When he looked at her at last, forcing himself to face her uncontrollable triumph, he saw her eyes bright with new hope, and thought with disquiet what it would mean to her if he failed this time.
Chapter Eight
Once she had exerted her will to influence him, she withdrew, and left him alone. Several times he made an attempt to draw her into his work by asking advice, suggesting she should help him with something that was troubling him, but she refused these invitations as she had always done, for three reasons. The first was calculated: if she were always with him, always demonstrating her superior ability, his defensiveness would be provoked and he would refuse, in the end, to do anything she wanted. The other two were instinctive. She still disliked the farm and its problems and shrank from becoming, as he had, resigned to its little routine. And the third reason, though she was not aware of it, was the strongest. She needed to think of Dick, the man to whom she was irrevocably married, as a person on his own account, a success from his own efforts. When she saw him weak and goal-less, and pitiful, she hated him, and the hate turned in on herself. She needed a man stronger than herself, and she was trying to create one out of Dick. If he had genuinely, simply, because of the greater strength of his purpose, taken the ascendancy over her, she would have loved him, and no longer hated herself for becoming tied to a failure. And this was what she was waiting for, and what prevented her, though she itched to do it, from simply ordering him to do the obvious things.

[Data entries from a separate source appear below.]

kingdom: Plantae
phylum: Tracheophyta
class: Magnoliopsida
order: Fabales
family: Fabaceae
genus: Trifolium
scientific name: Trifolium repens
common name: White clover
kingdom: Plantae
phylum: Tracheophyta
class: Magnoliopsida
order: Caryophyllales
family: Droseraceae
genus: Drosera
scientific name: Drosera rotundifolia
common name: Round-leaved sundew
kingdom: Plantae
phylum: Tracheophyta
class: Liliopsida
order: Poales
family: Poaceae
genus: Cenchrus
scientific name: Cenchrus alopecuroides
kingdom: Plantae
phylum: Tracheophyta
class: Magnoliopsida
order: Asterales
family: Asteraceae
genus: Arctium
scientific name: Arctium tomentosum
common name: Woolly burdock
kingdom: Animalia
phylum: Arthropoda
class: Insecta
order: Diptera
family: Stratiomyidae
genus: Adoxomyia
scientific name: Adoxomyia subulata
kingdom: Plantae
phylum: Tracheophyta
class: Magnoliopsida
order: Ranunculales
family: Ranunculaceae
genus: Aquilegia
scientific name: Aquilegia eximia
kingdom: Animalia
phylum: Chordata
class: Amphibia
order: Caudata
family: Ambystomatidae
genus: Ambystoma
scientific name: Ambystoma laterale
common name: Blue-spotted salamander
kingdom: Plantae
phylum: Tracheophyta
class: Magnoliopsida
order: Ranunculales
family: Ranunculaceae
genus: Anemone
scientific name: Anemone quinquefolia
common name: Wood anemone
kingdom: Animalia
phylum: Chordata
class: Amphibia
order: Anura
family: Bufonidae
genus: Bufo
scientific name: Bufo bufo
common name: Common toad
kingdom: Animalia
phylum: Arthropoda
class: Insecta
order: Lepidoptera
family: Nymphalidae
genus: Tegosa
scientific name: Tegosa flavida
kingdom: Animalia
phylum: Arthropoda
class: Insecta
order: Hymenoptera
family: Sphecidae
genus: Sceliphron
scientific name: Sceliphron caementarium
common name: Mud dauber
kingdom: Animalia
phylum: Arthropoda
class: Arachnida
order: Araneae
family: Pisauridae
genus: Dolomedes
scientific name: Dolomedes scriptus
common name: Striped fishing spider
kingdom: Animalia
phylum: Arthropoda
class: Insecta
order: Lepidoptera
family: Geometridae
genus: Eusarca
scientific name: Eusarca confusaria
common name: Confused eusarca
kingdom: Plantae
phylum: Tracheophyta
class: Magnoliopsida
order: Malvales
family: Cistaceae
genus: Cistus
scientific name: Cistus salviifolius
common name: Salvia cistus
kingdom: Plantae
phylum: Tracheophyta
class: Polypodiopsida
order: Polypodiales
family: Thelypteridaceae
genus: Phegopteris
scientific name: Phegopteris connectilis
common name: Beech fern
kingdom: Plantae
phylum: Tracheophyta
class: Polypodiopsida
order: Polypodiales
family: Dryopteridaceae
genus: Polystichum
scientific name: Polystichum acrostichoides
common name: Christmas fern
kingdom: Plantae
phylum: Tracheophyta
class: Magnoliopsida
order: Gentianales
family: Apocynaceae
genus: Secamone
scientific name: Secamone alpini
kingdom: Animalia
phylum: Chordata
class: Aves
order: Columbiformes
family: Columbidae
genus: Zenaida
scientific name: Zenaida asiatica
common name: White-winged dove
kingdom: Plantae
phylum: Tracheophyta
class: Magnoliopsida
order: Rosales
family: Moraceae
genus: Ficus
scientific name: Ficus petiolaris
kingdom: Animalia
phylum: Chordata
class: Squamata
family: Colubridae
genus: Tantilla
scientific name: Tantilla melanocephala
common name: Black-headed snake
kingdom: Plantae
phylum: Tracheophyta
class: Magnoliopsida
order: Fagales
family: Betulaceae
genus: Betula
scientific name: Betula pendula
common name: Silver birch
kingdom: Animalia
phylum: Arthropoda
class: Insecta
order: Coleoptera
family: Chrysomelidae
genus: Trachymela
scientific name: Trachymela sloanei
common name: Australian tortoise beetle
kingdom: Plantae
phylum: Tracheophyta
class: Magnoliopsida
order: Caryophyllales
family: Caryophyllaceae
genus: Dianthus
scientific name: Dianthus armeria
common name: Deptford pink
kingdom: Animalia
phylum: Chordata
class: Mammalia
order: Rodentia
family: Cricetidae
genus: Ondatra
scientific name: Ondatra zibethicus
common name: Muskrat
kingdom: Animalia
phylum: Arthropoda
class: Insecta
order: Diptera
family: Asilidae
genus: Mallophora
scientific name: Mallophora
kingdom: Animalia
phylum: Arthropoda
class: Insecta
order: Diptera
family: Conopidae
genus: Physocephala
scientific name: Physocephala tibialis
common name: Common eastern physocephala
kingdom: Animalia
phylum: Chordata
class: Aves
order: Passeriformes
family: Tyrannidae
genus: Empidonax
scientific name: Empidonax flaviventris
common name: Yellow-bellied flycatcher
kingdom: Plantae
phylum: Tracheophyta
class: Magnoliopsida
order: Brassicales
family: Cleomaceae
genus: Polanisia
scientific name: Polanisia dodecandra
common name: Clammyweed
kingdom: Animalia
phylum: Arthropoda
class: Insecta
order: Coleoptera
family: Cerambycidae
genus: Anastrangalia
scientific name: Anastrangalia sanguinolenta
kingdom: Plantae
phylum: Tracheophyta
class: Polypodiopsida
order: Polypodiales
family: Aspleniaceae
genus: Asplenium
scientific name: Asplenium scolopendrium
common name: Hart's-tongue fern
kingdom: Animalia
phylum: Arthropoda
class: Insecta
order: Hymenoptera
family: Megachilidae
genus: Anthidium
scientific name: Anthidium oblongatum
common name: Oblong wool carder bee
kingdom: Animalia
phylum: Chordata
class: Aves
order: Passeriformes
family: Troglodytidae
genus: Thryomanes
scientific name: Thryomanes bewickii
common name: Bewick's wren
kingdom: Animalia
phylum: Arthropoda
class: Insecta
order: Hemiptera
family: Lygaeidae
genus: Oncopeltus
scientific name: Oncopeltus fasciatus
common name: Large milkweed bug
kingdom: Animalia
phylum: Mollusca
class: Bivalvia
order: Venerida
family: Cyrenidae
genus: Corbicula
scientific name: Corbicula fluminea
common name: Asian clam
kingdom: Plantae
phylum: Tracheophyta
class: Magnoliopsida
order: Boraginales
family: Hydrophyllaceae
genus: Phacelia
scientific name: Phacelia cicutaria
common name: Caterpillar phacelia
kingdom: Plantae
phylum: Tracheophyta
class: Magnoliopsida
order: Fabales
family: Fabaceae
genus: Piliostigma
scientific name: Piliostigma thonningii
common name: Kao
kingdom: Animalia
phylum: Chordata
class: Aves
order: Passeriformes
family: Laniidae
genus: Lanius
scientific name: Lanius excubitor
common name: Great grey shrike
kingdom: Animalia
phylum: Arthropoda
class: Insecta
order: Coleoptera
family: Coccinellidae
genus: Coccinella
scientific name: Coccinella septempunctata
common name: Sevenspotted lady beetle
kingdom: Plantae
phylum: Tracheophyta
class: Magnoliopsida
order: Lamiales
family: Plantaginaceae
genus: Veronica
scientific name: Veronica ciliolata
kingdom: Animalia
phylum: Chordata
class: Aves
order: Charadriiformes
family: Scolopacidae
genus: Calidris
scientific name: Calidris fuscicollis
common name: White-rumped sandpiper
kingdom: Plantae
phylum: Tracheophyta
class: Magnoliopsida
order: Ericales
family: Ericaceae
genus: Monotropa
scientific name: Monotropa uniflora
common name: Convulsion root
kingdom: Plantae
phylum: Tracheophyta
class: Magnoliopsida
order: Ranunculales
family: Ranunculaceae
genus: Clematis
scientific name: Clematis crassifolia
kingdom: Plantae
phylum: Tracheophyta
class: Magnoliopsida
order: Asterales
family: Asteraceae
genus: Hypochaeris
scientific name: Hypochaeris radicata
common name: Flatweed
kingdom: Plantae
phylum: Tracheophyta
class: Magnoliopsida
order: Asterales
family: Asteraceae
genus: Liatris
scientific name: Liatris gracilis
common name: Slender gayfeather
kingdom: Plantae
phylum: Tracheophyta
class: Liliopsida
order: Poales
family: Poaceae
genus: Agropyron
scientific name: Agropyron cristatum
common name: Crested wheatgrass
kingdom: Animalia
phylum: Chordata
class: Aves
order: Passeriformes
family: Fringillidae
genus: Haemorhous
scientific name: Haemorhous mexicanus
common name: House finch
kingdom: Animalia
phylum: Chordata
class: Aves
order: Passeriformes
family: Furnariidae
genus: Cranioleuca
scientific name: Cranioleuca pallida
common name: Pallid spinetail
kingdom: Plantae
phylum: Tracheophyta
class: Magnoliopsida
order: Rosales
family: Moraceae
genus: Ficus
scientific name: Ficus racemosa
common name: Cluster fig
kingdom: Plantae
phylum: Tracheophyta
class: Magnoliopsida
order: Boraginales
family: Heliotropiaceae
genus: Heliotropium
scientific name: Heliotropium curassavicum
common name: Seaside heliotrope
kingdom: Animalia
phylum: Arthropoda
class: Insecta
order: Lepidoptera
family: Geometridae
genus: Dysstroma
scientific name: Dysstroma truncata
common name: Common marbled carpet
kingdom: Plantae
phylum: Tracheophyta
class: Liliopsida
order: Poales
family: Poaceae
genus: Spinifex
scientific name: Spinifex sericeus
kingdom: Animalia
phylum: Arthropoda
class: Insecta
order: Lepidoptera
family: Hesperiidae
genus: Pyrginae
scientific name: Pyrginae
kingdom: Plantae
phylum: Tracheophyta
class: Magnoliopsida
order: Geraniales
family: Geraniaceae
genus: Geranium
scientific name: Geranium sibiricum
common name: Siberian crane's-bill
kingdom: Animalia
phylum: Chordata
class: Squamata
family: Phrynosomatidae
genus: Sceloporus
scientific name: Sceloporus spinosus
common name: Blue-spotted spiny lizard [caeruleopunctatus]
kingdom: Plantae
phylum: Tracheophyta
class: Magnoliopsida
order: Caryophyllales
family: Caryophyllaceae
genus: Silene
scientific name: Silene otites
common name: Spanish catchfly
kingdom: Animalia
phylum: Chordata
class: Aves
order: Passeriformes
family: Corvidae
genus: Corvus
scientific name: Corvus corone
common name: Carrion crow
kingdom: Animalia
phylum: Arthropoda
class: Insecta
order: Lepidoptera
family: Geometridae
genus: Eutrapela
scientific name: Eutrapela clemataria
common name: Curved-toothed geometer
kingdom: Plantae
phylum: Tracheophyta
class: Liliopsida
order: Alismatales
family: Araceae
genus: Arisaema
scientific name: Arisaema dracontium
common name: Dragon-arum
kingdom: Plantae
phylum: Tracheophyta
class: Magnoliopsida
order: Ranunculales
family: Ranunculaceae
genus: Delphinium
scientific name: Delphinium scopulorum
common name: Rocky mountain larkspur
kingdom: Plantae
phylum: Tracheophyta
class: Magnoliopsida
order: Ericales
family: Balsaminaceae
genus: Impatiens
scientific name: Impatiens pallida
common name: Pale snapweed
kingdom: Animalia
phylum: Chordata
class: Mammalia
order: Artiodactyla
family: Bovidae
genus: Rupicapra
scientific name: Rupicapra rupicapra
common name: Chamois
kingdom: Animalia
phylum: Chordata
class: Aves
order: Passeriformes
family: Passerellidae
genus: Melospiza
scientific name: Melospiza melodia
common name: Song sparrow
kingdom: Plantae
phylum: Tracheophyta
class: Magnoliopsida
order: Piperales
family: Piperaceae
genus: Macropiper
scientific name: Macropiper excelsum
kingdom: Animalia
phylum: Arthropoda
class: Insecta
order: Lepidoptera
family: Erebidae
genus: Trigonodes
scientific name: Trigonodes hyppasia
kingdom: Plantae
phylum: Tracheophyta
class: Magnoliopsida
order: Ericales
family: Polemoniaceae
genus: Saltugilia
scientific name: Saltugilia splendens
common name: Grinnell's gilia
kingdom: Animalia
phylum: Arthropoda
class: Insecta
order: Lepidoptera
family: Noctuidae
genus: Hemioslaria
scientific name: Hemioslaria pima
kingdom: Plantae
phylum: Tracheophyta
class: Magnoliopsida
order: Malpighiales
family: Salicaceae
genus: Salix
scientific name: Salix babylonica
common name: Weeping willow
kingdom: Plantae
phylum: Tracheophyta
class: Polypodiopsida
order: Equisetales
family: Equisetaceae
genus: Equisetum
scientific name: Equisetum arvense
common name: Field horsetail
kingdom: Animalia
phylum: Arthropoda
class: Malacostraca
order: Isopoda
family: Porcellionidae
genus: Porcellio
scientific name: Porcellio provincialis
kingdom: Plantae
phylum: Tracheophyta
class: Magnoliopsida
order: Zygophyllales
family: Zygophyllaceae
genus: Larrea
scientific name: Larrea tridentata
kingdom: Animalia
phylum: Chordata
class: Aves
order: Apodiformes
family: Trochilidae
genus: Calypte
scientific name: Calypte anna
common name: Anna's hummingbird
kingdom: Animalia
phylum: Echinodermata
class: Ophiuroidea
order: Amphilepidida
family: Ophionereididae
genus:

Really, her withdrawal from the farm was to save what she thought was the weakest point of his pride, not realizing that she was his failure. And perhaps she was right, instinctively right: material success she would have respected, and given herself to. She was right, for the wrong reasons. She would have been right if Dick had been a different kind of man. When she noticed that he was again behaving foolishly, spending money on unnecessary things, skimping expense on essentials, she refused to let herself think about it. She could not: it meant too much, this time. And Dick, rebuffed and let down because of her withdrawal, ceased to appeal to her. He stubbornly went his own way, feeling as if she had encouraged him to swim in deep waters beyond his strength, and then left him to his own devices.